The Quality Indicator Survey (QIS) has been 15 years in the planning and is being developed by Centers for Medicare/Medicaid Services (CMS). California is scheduled to start the QIS process between June 2013-2014. The QIS process was developed to provide greater consistency and objectivity to the survey process. It is based on resident-centered care and determines what the resident's expectations are and if they are being met by the care being given.
There are two stages to the QIS process. Stage 1 is the preliminary stage where 40 residents/family members will be interviewed. 37% of all triggers will come from the interview process. The response to the interview questions will trigger further investigation and stage 2 will be started with the critical element pathway investigation implemented on 3 residents. When the critical elements are not met, citations are written under the specific F-tags.
The goal of the QIS process is for the community staff to build a relationship with the residents so that staff are like their family. The regulations aren't changing; what is changing is the way the regulations are enforced. Two new tags that will come with the QIS process will be F-242 which focuses on self determination and the resident's right to make choices. For example: Is the resident involved in choosing foods? How does the staff respond to meals being refused? Are residents offered fluids of choice between meals? F-252 focuses on the facility providing a home like environment and is all about the integration of culture change with resident choice and dignity.

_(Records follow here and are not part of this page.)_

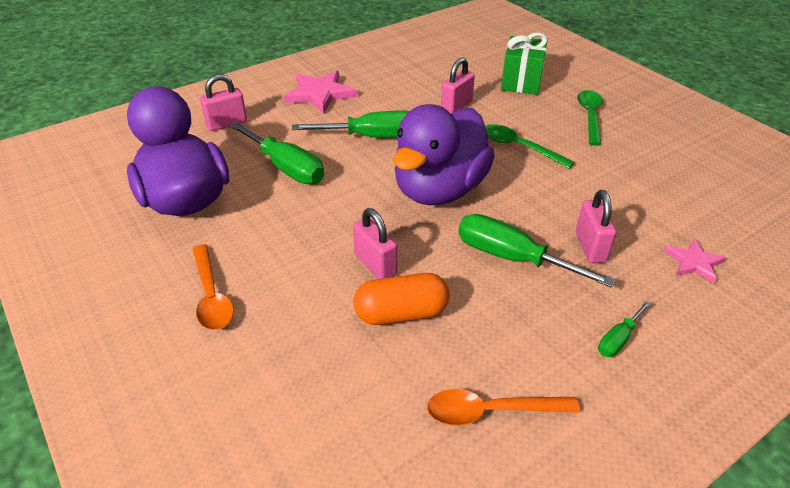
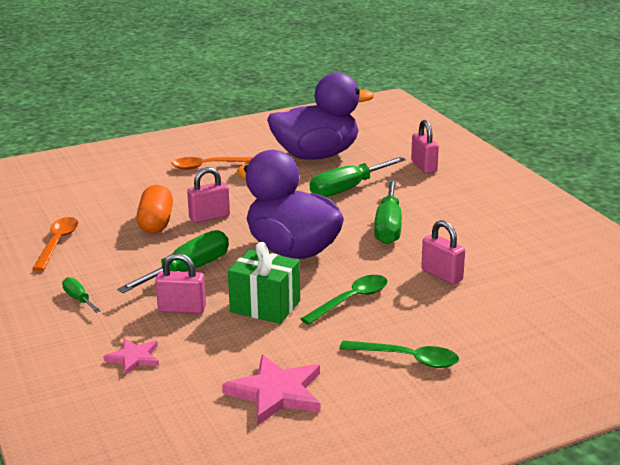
camera: 100 degrees right, 15 degrees down
pink star [284,70,357,114] -> pink star moved to [222,355,321,425]
green gift [501,32,548,95] -> green gift moved to [228,242,300,324]

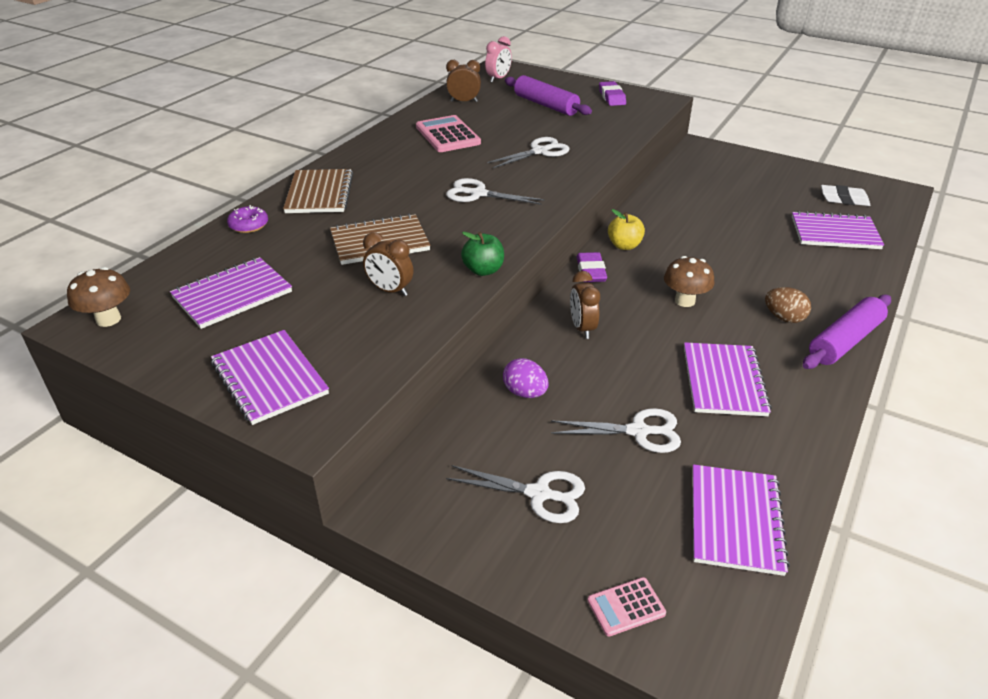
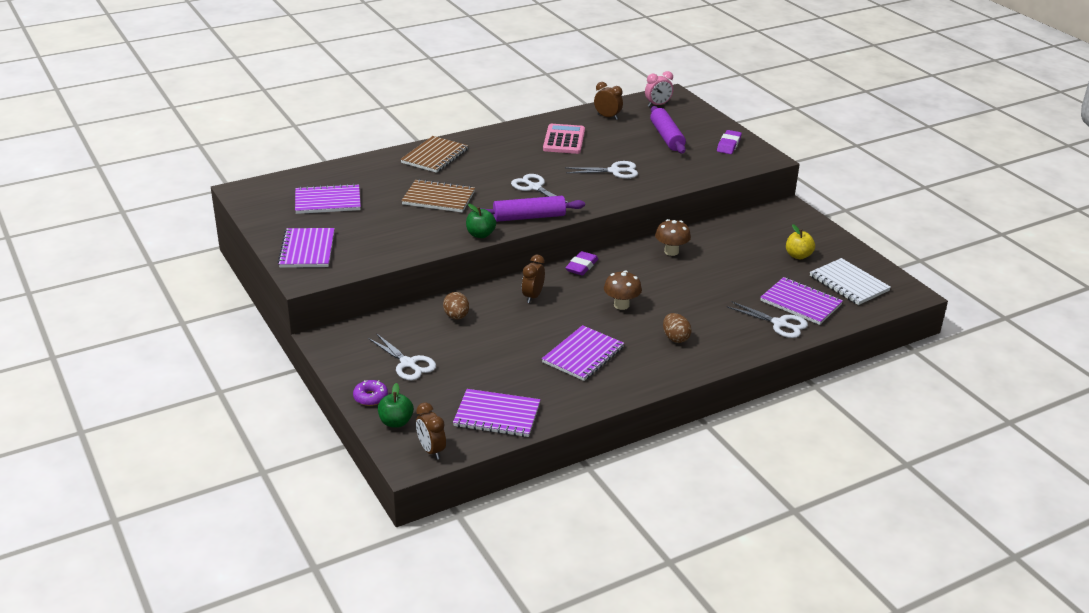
camera: 30 degrees right, 5 degrees down
brown mushroom [67,267,130,327] -> brown mushroom moved to [655,219,691,256]
purple donut [227,205,268,233] -> purple donut moved to [353,380,388,406]
brown clock [363,232,413,296] -> brown clock moved to [416,402,446,460]
purple egg [503,358,549,398] -> brown egg [443,292,469,320]
white scissors [551,408,681,453] -> white scissors moved to [727,301,808,338]
pink calculator [588,577,666,637] -> green apple [378,383,414,428]
yellow apple [608,209,645,250] -> yellow apple moved to [786,224,815,259]
purple notebook [692,464,790,576] -> purple notebook turned 60 degrees clockwise [453,389,541,437]
purple rolling pin [803,294,891,369] -> purple rolling pin moved to [480,196,585,222]
white eraser [821,185,870,206] -> white notebook [810,258,891,305]

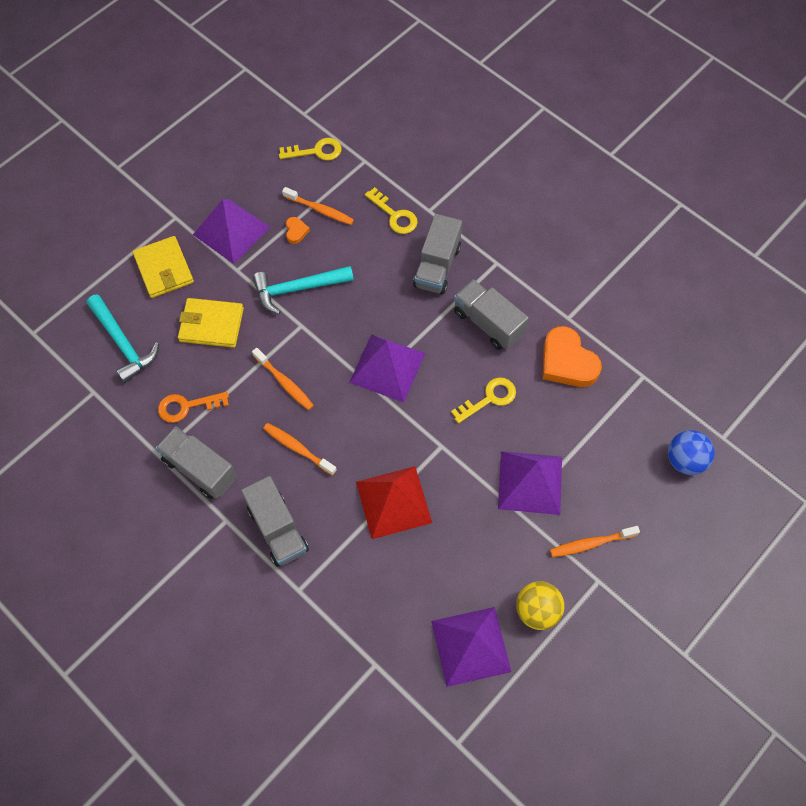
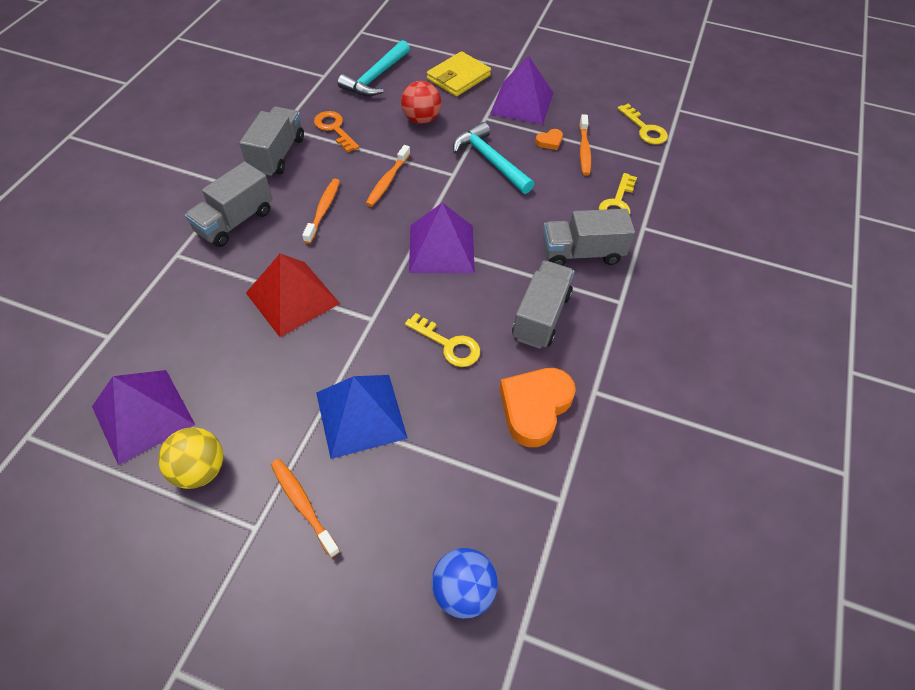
camera: 65 degrees right, 10 degrees down
yellow wallet [178,298,244,348] -> red ball [401,81,441,124]
purple pyramid [498,451,562,515] -> blue pyramid [316,375,408,459]

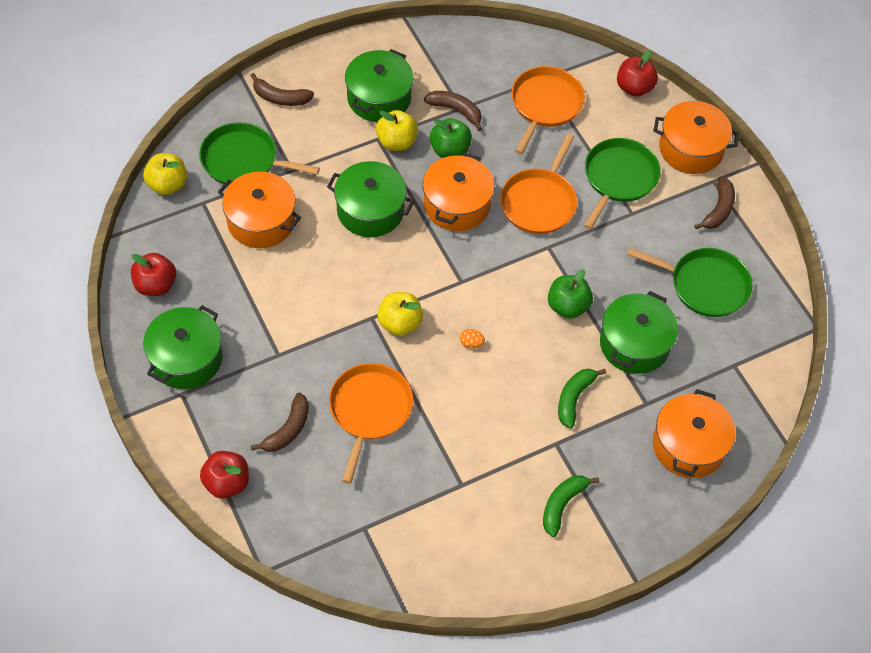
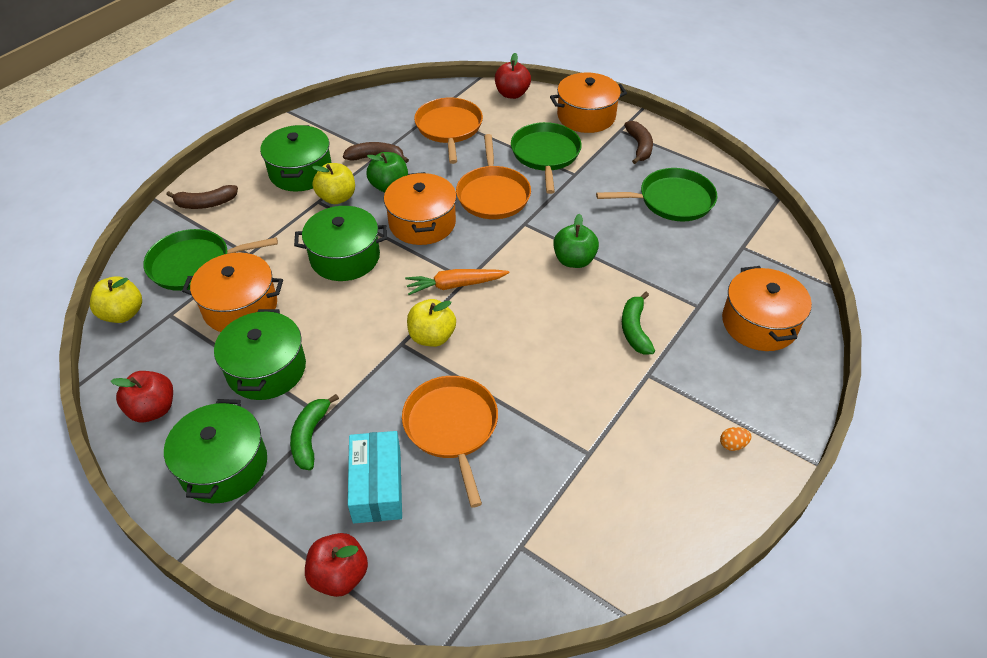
camera: 25 degrees left, 10 degrees down
brown banana [251,393,309,452] -> turquoise box [348,431,402,523]
orange egg [459,329,485,348] -> orange egg moved to [720,427,752,451]
green banana [543,475,599,537] -> green banana moved to [290,394,339,470]
green pot [600,291,678,374] -> green pot moved to [214,309,306,400]
none -> orange carrot [405,269,509,295]

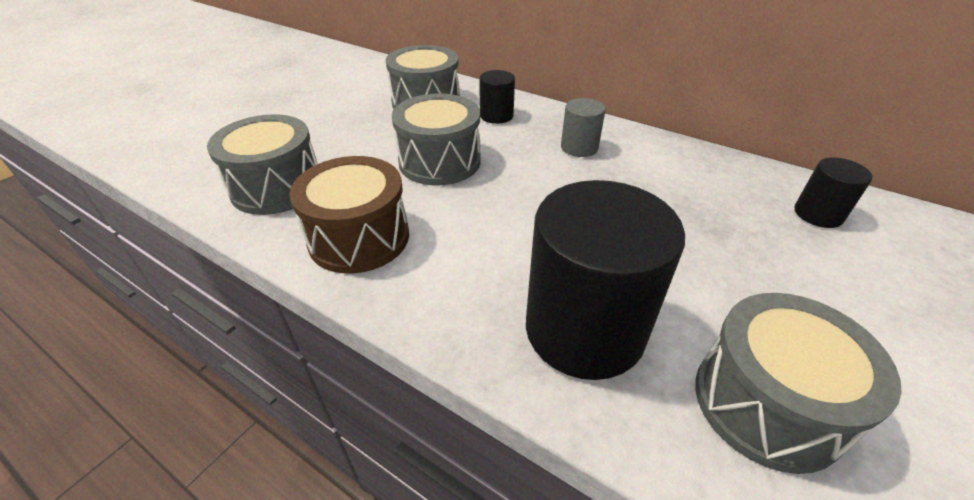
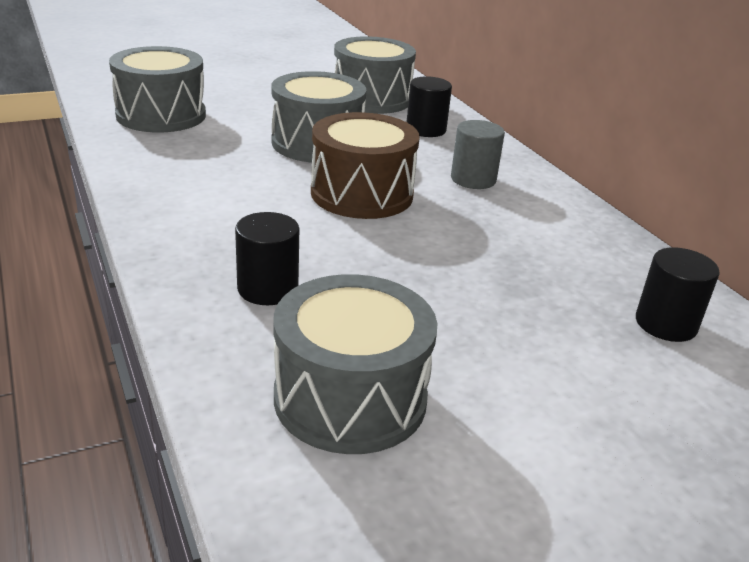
camera: 30 degrees right, 10 degrees down
brown drum [289,156,409,274] -> brown drum moved to [311,112,420,219]
black cylinder [526,180,685,380] -> black cylinder [235,212,299,305], size x0.48

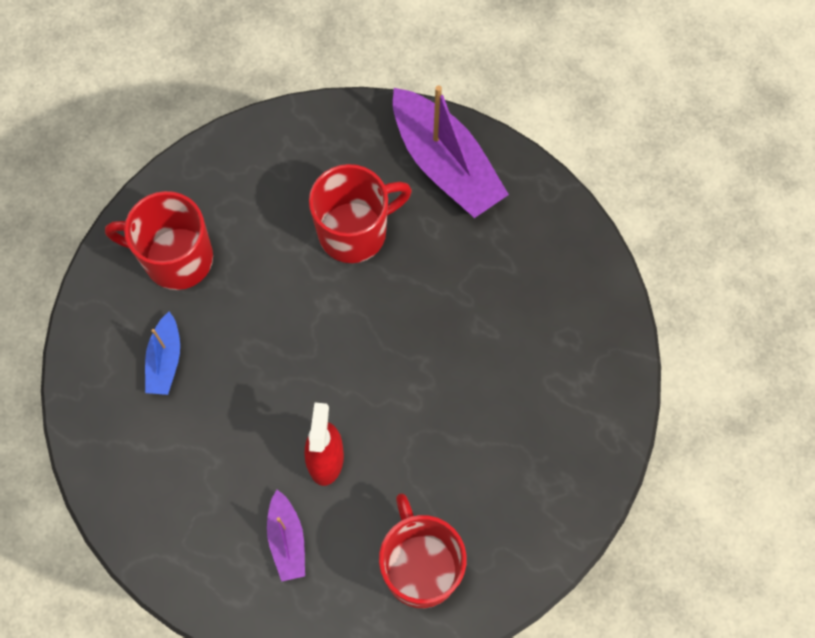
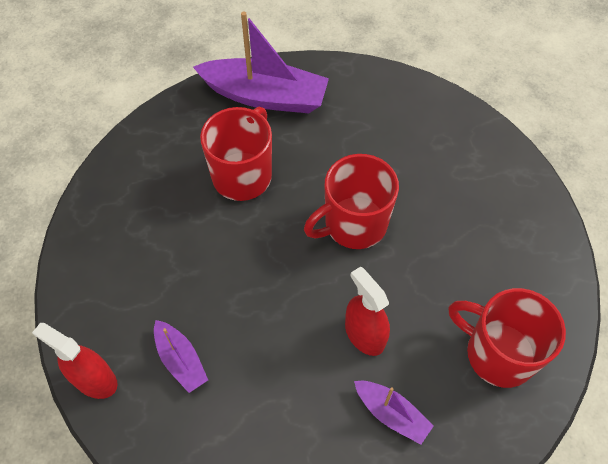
camera: 40 degrees left, 10 degrees down
red mug [105,191,213,290] -> red mug moved to [304,154,399,249]
blue boat [145,312,180,395] -> purple boat [154,320,208,393]
none -> red spray bottle [32,323,118,399]

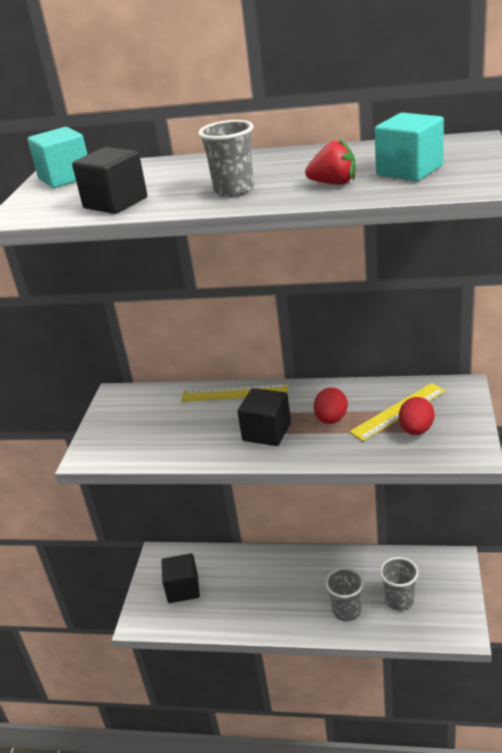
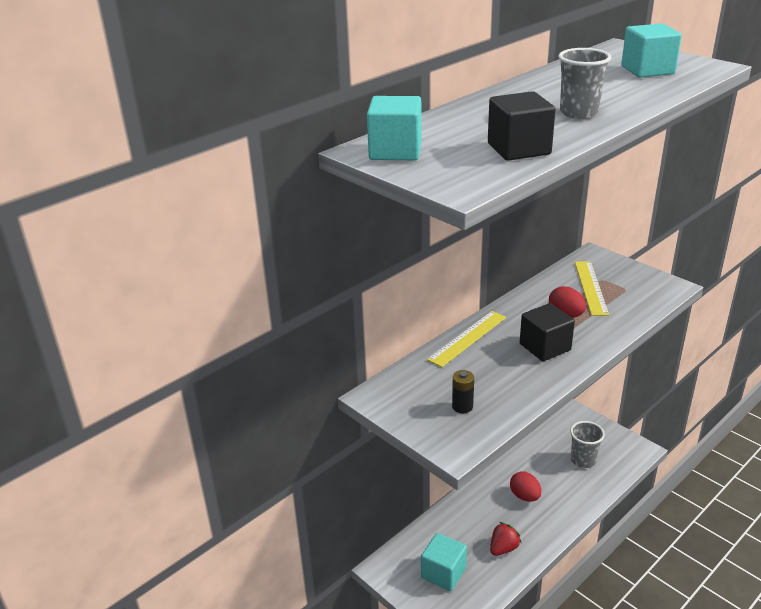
camera: 55 degrees left, 0 degrees up
black cube [161,553,200,603] -> turquoise cube [421,533,467,591]
red strawberry [305,139,356,185] -> red strawberry moved to [490,522,522,556]
grey cup [325,568,364,622] -> none
red egg [399,397,435,435] -> red egg moved to [510,471,541,502]
none -> black battery [452,370,474,413]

Observation, interviews, kitchen tour, chart review will all be forms of data-gathering in a QIS survey. It's all about the relationship with the resident and if the community meets their needs and expectations by the care that is provided.
Nutrition care practices will be reviewed such as documentation by nursing of supplement intake and consistent weight documentation systems.
For the dietary department, this is the kind of focus we can be very successful with. But we will need to evaluate our service and bring it to the "home-like" environment we would like to provide for our parents and grandparents.